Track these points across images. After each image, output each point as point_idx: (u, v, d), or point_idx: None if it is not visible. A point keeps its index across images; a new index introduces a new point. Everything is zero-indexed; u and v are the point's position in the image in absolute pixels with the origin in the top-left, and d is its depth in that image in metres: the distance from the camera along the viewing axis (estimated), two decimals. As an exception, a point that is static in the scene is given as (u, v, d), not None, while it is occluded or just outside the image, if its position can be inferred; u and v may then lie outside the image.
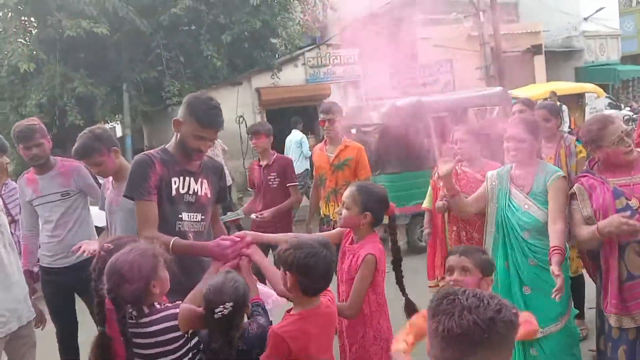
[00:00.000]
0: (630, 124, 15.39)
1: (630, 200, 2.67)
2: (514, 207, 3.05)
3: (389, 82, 16.94)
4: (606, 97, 14.92)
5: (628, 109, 16.58)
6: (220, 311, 2.12)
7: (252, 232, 2.75)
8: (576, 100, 13.64)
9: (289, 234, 3.15)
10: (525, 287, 3.01)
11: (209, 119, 2.72)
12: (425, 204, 4.42)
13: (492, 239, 3.16)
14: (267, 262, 2.58)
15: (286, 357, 2.15)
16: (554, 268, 2.74)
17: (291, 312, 2.28)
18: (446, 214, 3.89)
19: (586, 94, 13.45)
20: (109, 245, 2.39)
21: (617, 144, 2.70)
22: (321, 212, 4.89)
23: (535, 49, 18.34)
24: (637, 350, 2.71)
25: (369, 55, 16.67)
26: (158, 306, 2.21)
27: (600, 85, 18.85)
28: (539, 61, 18.82)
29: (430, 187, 4.36)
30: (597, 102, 13.52)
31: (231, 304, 2.14)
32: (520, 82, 17.26)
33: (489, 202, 3.18)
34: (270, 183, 4.98)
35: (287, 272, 2.19)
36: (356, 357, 2.62)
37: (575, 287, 4.00)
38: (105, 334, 2.35)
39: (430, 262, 4.43)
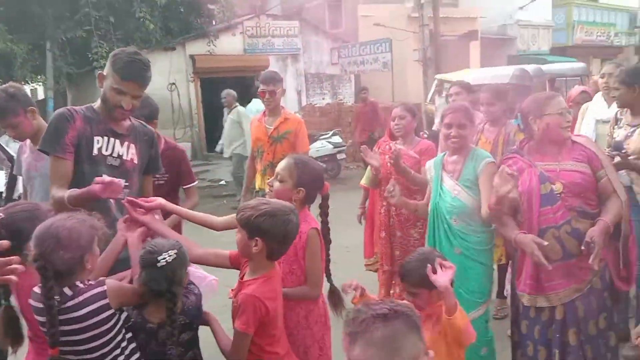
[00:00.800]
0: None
1: (554, 185, 2.70)
2: (444, 193, 3.06)
3: (329, 57, 16.90)
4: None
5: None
6: (164, 258, 2.03)
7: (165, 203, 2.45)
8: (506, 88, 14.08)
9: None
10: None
11: (129, 70, 2.54)
12: (364, 181, 4.37)
13: (429, 227, 3.18)
14: (168, 231, 2.38)
15: (263, 318, 2.12)
16: None
17: (250, 278, 2.20)
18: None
19: (517, 82, 13.87)
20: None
21: (560, 115, 2.73)
22: (256, 186, 4.73)
23: (472, 35, 18.70)
24: (550, 332, 2.77)
25: (310, 29, 16.54)
26: (81, 285, 1.99)
27: (529, 74, 19.62)
28: (475, 47, 19.25)
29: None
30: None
31: (175, 251, 2.07)
32: (455, 66, 17.61)
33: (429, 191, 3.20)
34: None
35: (257, 238, 2.11)
36: (300, 335, 2.52)
37: (500, 274, 4.12)
38: (12, 308, 2.15)
39: (367, 240, 4.42)
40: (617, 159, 3.28)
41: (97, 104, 2.68)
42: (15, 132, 3.19)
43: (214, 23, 14.27)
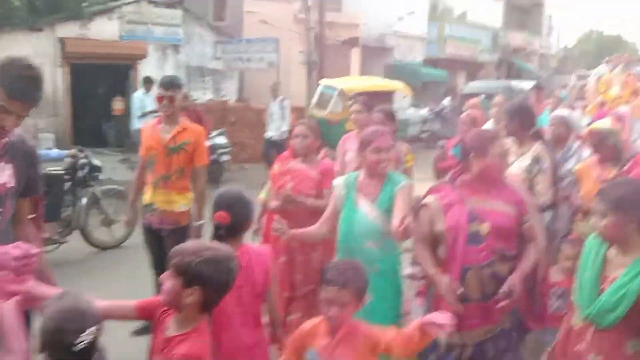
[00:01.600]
0: (427, 123, 17.02)
1: (482, 225, 2.72)
2: (360, 216, 3.01)
3: (212, 51, 16.32)
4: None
5: (427, 109, 18.29)
6: (82, 341, 1.63)
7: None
8: (386, 97, 14.58)
9: None
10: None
11: (19, 88, 2.19)
12: (263, 194, 4.20)
13: (339, 249, 3.10)
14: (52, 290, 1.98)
15: None
16: None
17: (179, 333, 1.93)
18: None
19: (395, 92, 14.42)
20: None
21: (502, 157, 2.80)
22: (146, 200, 4.32)
23: (354, 41, 19.22)
24: None
25: (194, 20, 15.85)
26: None
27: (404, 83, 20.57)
28: (356, 53, 19.80)
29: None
30: (403, 101, 14.59)
31: (95, 327, 1.69)
32: (337, 71, 17.95)
33: (339, 212, 3.10)
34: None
35: (196, 287, 1.87)
36: None
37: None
38: None
39: None
40: None
41: None
42: None
43: (88, 4, 13.11)
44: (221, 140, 10.75)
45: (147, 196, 4.32)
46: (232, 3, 19.78)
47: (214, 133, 10.78)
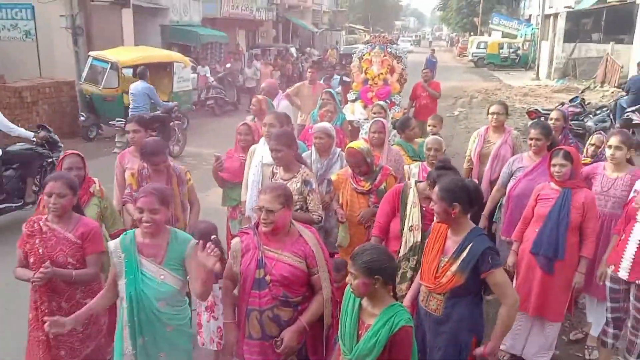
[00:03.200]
0: (211, 90, 16.92)
1: (266, 275, 2.95)
2: (147, 278, 2.93)
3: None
4: (190, 61, 15.81)
5: (207, 69, 18.12)
6: None
7: None
8: (164, 68, 14.04)
9: None
10: (162, 354, 2.98)
11: None
12: None
13: (124, 312, 2.95)
14: None
15: None
16: None
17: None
18: None
19: (174, 63, 13.92)
20: None
21: (258, 211, 3.00)
22: None
23: (124, 2, 17.84)
24: None
25: None
26: None
27: (183, 46, 19.93)
28: (127, 15, 18.42)
29: None
30: (183, 71, 14.19)
31: None
32: (108, 36, 16.60)
33: (119, 279, 2.95)
34: None
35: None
36: None
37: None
38: None
39: None
40: None
41: None
42: None
43: None
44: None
45: None
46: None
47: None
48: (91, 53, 13.15)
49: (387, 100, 9.43)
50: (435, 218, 3.17)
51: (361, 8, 66.47)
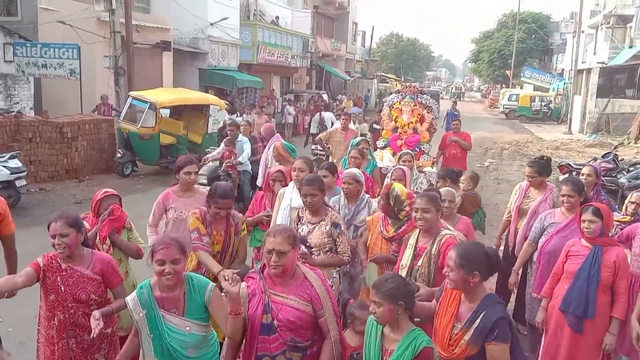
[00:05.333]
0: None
1: (274, 320, 2.93)
2: (173, 332, 2.91)
3: (2, 53, 14.58)
4: (225, 104, 16.18)
5: (245, 116, 18.49)
6: None
7: None
8: (201, 110, 14.45)
9: None
10: None
11: None
12: None
13: None
14: None
15: None
16: None
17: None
18: None
19: (210, 105, 14.31)
20: None
21: (267, 254, 2.93)
22: None
23: (165, 45, 18.59)
24: None
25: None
26: None
27: (219, 89, 20.52)
28: (167, 58, 19.17)
29: None
30: (219, 113, 14.56)
31: None
32: (148, 77, 17.24)
33: (142, 333, 2.94)
34: None
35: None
36: None
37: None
38: None
39: None
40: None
41: None
42: None
43: None
44: (15, 163, 9.70)
45: None
46: (24, -3, 17.80)
47: (6, 156, 9.71)
48: (131, 93, 13.64)
49: (415, 149, 9.53)
50: (448, 284, 3.01)
51: (393, 58, 67.68)
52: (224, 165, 9.00)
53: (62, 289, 3.26)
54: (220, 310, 2.96)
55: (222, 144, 9.47)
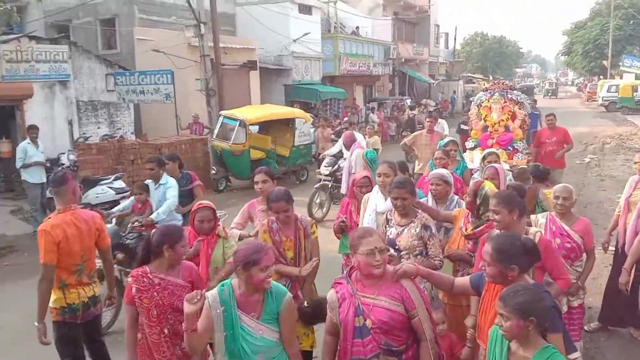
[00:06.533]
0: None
1: (366, 321, 2.91)
2: (246, 333, 2.92)
3: (104, 84, 15.75)
4: (310, 117, 16.39)
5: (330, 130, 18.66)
6: None
7: None
8: (287, 123, 14.80)
9: None
10: None
11: None
12: None
13: None
14: None
15: None
16: None
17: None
18: None
19: (296, 119, 14.62)
20: None
21: (367, 256, 2.91)
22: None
23: (251, 64, 19.28)
24: None
25: (81, 53, 15.21)
26: None
27: (304, 103, 20.92)
28: (254, 76, 19.86)
29: None
30: (304, 126, 14.82)
31: None
32: (237, 95, 17.92)
33: (215, 329, 2.94)
34: None
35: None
36: None
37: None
38: None
39: None
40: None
41: None
42: None
43: (-39, 45, 12.20)
44: (119, 184, 10.42)
45: None
46: (121, 31, 19.18)
47: (111, 178, 10.45)
48: (222, 112, 14.23)
49: (509, 148, 9.16)
50: (487, 279, 2.91)
51: (479, 57, 65.65)
52: (130, 224, 6.19)
53: (161, 302, 3.39)
54: (290, 322, 3.00)
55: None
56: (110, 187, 10.21)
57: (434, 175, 4.73)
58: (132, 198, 6.71)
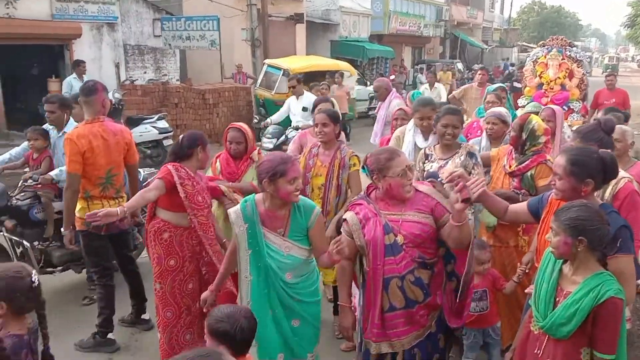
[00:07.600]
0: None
1: (397, 237, 2.76)
2: (273, 251, 2.85)
3: (151, 29, 15.74)
4: (357, 74, 16.09)
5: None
6: None
7: None
8: (332, 75, 14.48)
9: None
10: (294, 321, 2.94)
11: None
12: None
13: (248, 285, 2.92)
14: None
15: None
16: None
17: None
18: None
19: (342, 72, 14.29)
20: None
21: (401, 177, 2.76)
22: None
23: (298, 17, 18.91)
24: None
25: (130, -4, 15.20)
26: None
27: (350, 60, 20.48)
28: (300, 30, 19.50)
29: None
30: (348, 79, 14.49)
31: None
32: (283, 48, 17.66)
33: (239, 248, 2.90)
34: None
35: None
36: None
37: (335, 293, 4.13)
38: None
39: None
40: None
41: None
42: None
43: (13, -19, 12.28)
44: (163, 124, 10.44)
45: None
46: (170, -23, 19.05)
47: (154, 117, 10.47)
48: (266, 61, 14.06)
49: (564, 107, 8.67)
50: (554, 194, 2.65)
51: (535, 26, 63.04)
52: (21, 181, 4.87)
53: (199, 197, 3.48)
54: (321, 236, 2.91)
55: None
56: (154, 126, 10.24)
57: (492, 114, 4.47)
58: (23, 145, 5.25)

______

The required output is the exact lines from the opening line of the entries through the line with "27: (600, 85, 18.85)", inclusive, without pictures.

Exercise result:
Track these points across images. After each image, output each point as point_idx: (u, v, d), or point_idx: None if it is not visible. A point keeps its index across images; a new index introduces a new point. Everything is zero-indexed; u and v are the point's position in the image in absolute pixels with the origin in the top-left, and d is its depth in that image in metres: the distance from the camera along the viewing axis (estimated), two decimals. As an exception, a point that is static in the scene is given as (u, v, d), not None, while it is occluded or just outside the image, if its position can be inferred; u and v may then lie outside the image.
[00:00.000]
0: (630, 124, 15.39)
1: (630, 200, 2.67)
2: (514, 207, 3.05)
3: (389, 82, 16.94)
4: (606, 97, 14.92)
5: (628, 109, 16.58)
6: (220, 311, 2.12)
7: (252, 232, 2.75)
8: (576, 100, 13.64)
9: (289, 234, 3.15)
10: (525, 287, 3.01)
11: (209, 119, 2.72)
12: (425, 204, 4.42)
13: (492, 239, 3.16)
14: (267, 262, 2.58)
15: (286, 357, 2.15)
16: (554, 268, 2.74)
17: (291, 312, 2.28)
18: (446, 214, 3.89)
19: (586, 94, 13.45)
20: (109, 245, 2.39)
21: (617, 144, 2.70)
22: (321, 212, 4.89)
23: (535, 49, 18.34)
24: (637, 350, 2.71)
25: (369, 55, 16.67)
26: (158, 306, 2.21)
27: (600, 85, 18.85)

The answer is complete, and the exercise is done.